Background: Mullerian anomalies are of many types, and it is very difficult to classify them in a simple method and plan reconstructive surgery. The aims, objective and the reconstructive surgical approach varies according to the level of vaginal agenesis as seen in our experience of management of 11 cases. The difficulties in the perception and interpretation of the surgical anatomy on magnetic resonance imaging can be minimized by placing a soft vaginal mold inside the lower developed vaginal segment in cases with transverse vaginal septum. Methods: Retrospective observational study. Results: All the operated 10 adult patients showed good created vaginal space which helped in creating good bonding in between the couples to maintain the integrity of marriage. Better successful reconstructive surgical planning by placing a soft vaginal mould in the vagina during MRI scan helps in understanding the level of septum in our single operated case of transverse vaginal septum and given excellent postoperative result. Conclusion: The impact of surgery on family life and sexual profile of the patient postsurgery on long-term has been mentioned on rare occasion. The preoperative counseling of the couples helps in better postoperative outcome in terms of psychological and sexual satisfaction of the partners and in the treatment of primary amenorrhea and infertility.


Keywords: Magnetic resonance imaging with vaginal mold, psychosocial effect, transverse vaginal septum, vaginal agenesis


How to cite this article:
Kala D, Naik NG, Agarwal A. Our experience in the management of vaginal agenesis: Its psychosocial impact and role of contrast magnetic resonance imaging scan with vaginal mold in the interpretation of high transverse vaginal septum. J Hum Reprod Sci 2019;12:67-71

How to cite this URL:
Kala D, Naik NG, Agarwal A. Our experience in the management of vaginal agenesis: Its psychosocial impact and role of contrast magnetic resonance imaging scan with vaginal mold in the interpretation of high transverse vaginal septum. J Hum Reprod Sci [serial online] 2019 [cited 2019 Apr 23];12:67-71. Available from: http://www.jhrsonline.org/text.asp?2019/12/1/67/255784





   Introduction Top


Congenital anomalies of female genital tract are difficult to diagnose at birth. They may present at the time of puberty with primary amenorrhea or present late with infertility or some obstetric complications. Mullerian anomalies may result from maldevelopment of mullerian duct (MD) or defective fusion of duct or failure of resorption. Transverse Vaginal septum results from incomplete fusion between MD and urogenital sinus. The presentation may vary depending on complete or partial septum. In complete septum, presentation occurs early with primary amenorrhea and may be a palpable mass in lower abdomen due to the accumulation of blood. In partial septum, the presentation gets delayed due to egress of some menstrual blood through the septum, and they present late with dysmenorrhea, dyspareunia, or infertility. Magnetic resonance imaging (MRI) is considered to be gold standard for diagnosis of mullerian anomalies. Here, we are discussing our experience of 11 cases of vaginal agenesis with varied presentation and use of soft mold inside the vagina during MRI for diagnosis transverse vaginal septum.

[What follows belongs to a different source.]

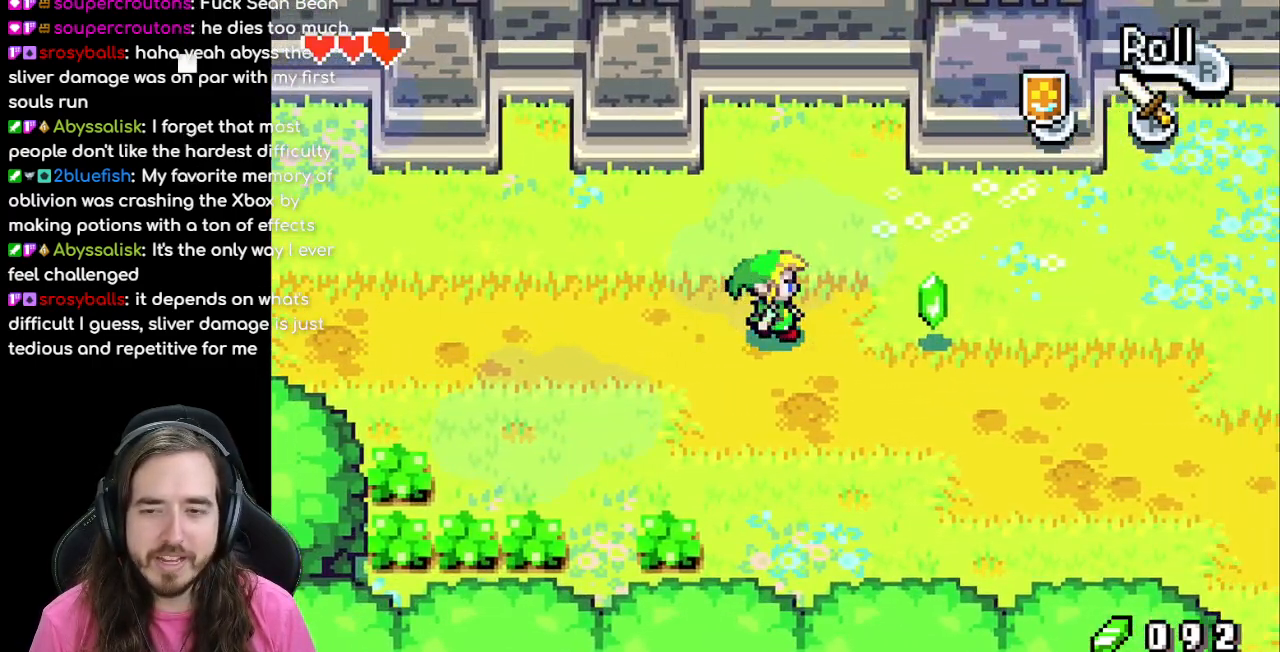
{"buttons": ["DPAD_LEFT"], "events": [[433, "DPAD_RIGHT", "up"], [467, "DPAD_LEFT", "down"]]}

   Materials and Methods Top


Our experiences of 11 cases of MD anomaly are presented in view of:

  • Preoperative diagnosis
  • Counseling of patient and her family members
  • Postoperative care and follow-up result
  • Challenges faced during the diagnostic investigation and entire course of treatment.


Retrospective observational study of 14 cases of agenesis of vagina was done.

Out of these 14 cases, there were 11 adult cases of the age group of 17–25 years and 3 children of 2–8 years. One adult and two children did not follow-up after the first consultation; and hence, our experience of only 11 cases from 2007 to 2017 is discussed. Cases have been studied in respect to age of presentation, complain at the time of presentation, evaluation to know the type of anomaly and managed accordingly.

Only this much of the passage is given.